Alle Gewissheiten sind temporär. Die Probe aufs Exempel liefert der Rückblick. Aus seiner Perspektive wird es klar und deutlich. Das, was aus historischer Sicht einmal als unumstößliche Wahrheit galt, war kurze Zeit später als ein kolossaler Irrtum angesehen. Und vieles, was als Hirngespinst angesehen wurde, entpuppte sich in einer späteren Phase als eine wichtige Grundlage für weiteres Handeln. Wenn es so ist, wie beschrieben, könnte man sich fallen lassen auf ein weiches Kissen des Relativismus oder des Fatalismus. Denn nichts bleibt so, wie es war und aufgrund dessen ist nichts von Dauer.

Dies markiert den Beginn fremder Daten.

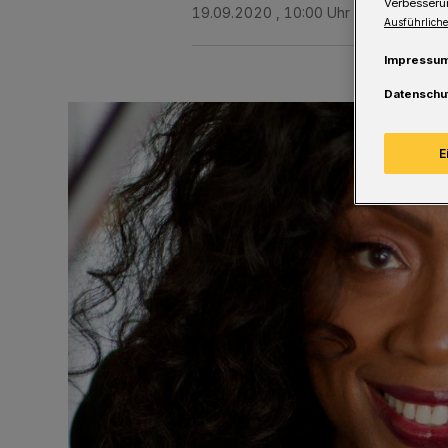
Verbesseru
19.09.2020 , 10:00 Uhr
Eine Minute 
Ausführliche
Impressu
Datenschu
E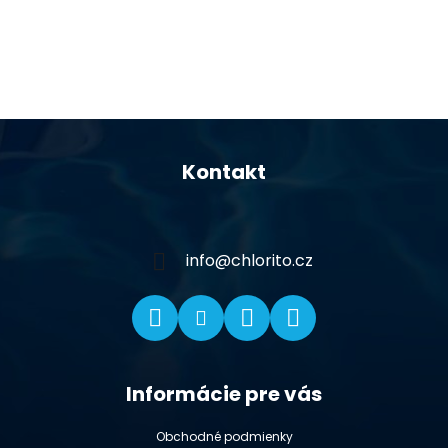
Z
á
Kontakt
p
ä
t
i
info
@
chlorito.cz
e
Informácie pre vás
Obchodné podmienky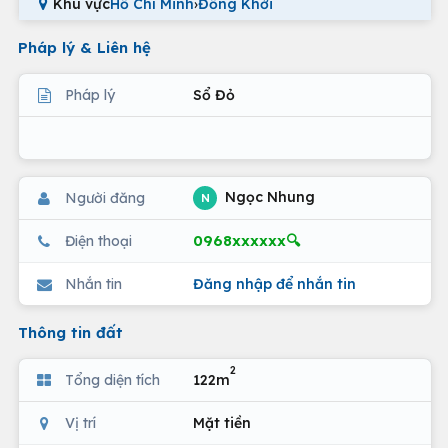
Khu vực
Hồ Chí Minh
›
Đồng Khởi
Pháp lý & Liên hệ
Pháp lý
Sổ Đỏ
Ngọc Nhung
Người đăng
N
0968xxxxxx🔍
Điện thoại
Nhắn tin
Đăng nhập để nhắn tin
Thông tin đất
2
Tổng diện tích
122m
Vị trí
Mặt tiền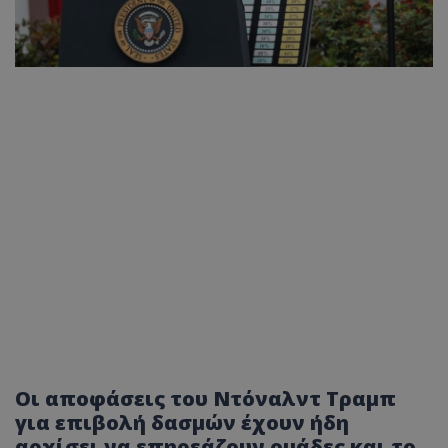
Οι αποφάσεις του Ντόναλντ Τραμπ
για επιβολή δασμών έχουν ήδη
αρχίσει να επηρεάζουν ομάδες και το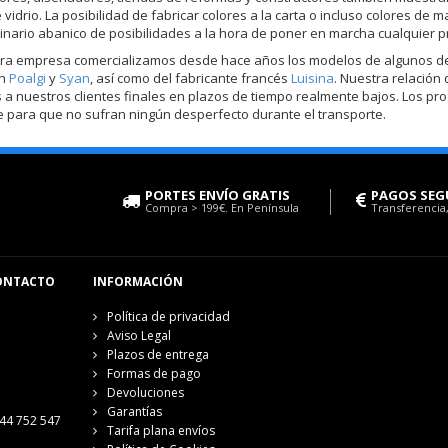
e vidrio. La posibilidad de fabricar colores a la carta o incluso colores 
inario abanico de posibilidades a la hora de poner en marcha cualquier p
ra empresa comercializamos desde hace años los modelos de algunos de 
on
Poalgi
y
Syan
, así como del fabricante francés
Luisina
. Nuestra relación
 a nuestros clientes finales en plazos de tiempo realmente bajos. Los pr
 para que no sufran ningún desperfecto durante el transporte.
PORTES ENVÍO GRATIS
PAGOS SEG
Compra > 199€. En Península
Transferencia,
ONTACTO
INFORMACIÓN
Política de privacidad
Aviso Legal
Plazos de entrega
Formas de pago
Devoluciones
Garantías
44 752 547
Tarifa plana envíos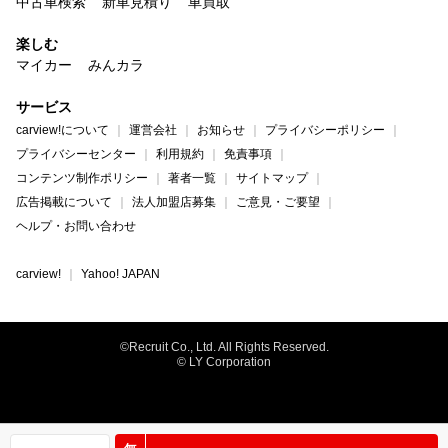
中古車検索
新車見積り
車買取
楽しむ
マイカー
みんカラ
サービス
carview!について
運営会社
お知らせ
プライバシーポリシー
プライバシーセンター
利用規約
免責事項
コンテンツ制作ポリシー
著者一覧
サイトマップ
広告掲載について
法人加盟店募集
ご意見・ご要望
ヘルプ・お問い合わせ
carview!
Yahoo! JAPAN
©Recruit Co., Ltd. All Rights Reserved.
© LY Corporation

Diese Position wird, wen sollte es wundern, von vielen Menschen zunehmend vertreten. Es verwundert nicht einmal. Denn in Zeiten, in denen das scheinbar Unumstößliche nahezu täglich in sich zusammenfällt wie ein Kartenhaus, liegt der Schluss nahe. Und wenn das Gefühl die Oberhand gewinnt, nichts habe mehr Geltung und man selbst habe keinen Einfluss auf die weitere Entwicklung, der man auch keine günstige Prognose gibt, dann ist der Fatalismus eine Art von Sedativum, das Linderung verschafft.
Eine der wenigen Gewissheiten, die in diesem Zusammenhang Geltung behalten, ist die erkenntnistheoretische Konstante, dass Fatalismus immer und unter allen Umständen zu keiner Verbesserung der Verhältnisse führt. Ganz im Gegenteil, wer sich vor den harten Gesetzen der Veränderung zu schützen sucht, in dem er die Segel streicht, wird vom Wind der Zeit in eine Richtung getrieben, auf die er keinen Einfluss hat. Das Ergebnis ist in der Regel schlimmer, als der beklagte Zustand des Ausgangspunktes.
Nun könnte der Eindruck entstehen, dass außer einem Urteil über das Verhängnisvolle des Fatalismus nichts übrig bleibt. So, als priese man die lakonische Weisheit, man hätte keine Chance, die allerdings zu nutzen sei. Dem ist jedoch nicht der Fall.
Denn neben den von der konkreten historischen Situation abhängigen und somit vergänglichen Gewissheiten existieren noch andere. Und diese Gewissheiten haben universalen Charakter und sind mit der grundlegenden Existenz des homo sapiens verbunden. Sie sind schnell aufgezählt und sie sind in den Kodizes des verschiedenen Kulturreise dokumentiert. Und das Interessante daran ist, dass sie sich gar nicht so voneinander unterscheiden, wie es oft reklamiert wird.
Da geht es darum, dass der Mensch ein soziales Wesen ist. Dass er nur dann zu existieren imstande ist, wenn er die Existenz anderer Individuen oder sozialer Verbände anerkennt. Wenn er sich für die Kooperation entscheidet und die damit verbundenen Gesetze respektiert. Man könnte diese Kodizes auch die Naturgesetze der menschlichen Existenz bezeichnen. Der in diesem Jahr wieder einmal gefeierte Immanuel Kant hat vieles davon zu Papier gebracht, quasi als ein Schriftführer der menschlichen Existenz. In der Schrift „Zum ewigen Frieden“ und im „Kategorischen Imperativ“ sind diese Erkenntnisse in aller Prägnanz manifestiert. Das sind Gewissheiten, die bleiben. Und auf ihnen ist alles aufzubauen, was ein Bleiberecht in der Zukunft reklamiert.
Alles, was derzeit durch den Äther wabert an Dummheit und Ressentiment, an Destruktionsphantasien und Rankünegedanken, an Arroganz und Selbstverliebtheit ist in diesen Archiven der Zivilisation nicht zu finden. Das ist doch Gewissheit genug, um sich nicht vom Fatalismus betäuben zu lassen. Es ist ein Fingerzeig, wie die Erschütterungen des Daseins zu überwinden und ein Weg in die Zukunft zu finden ist. Oder nicht?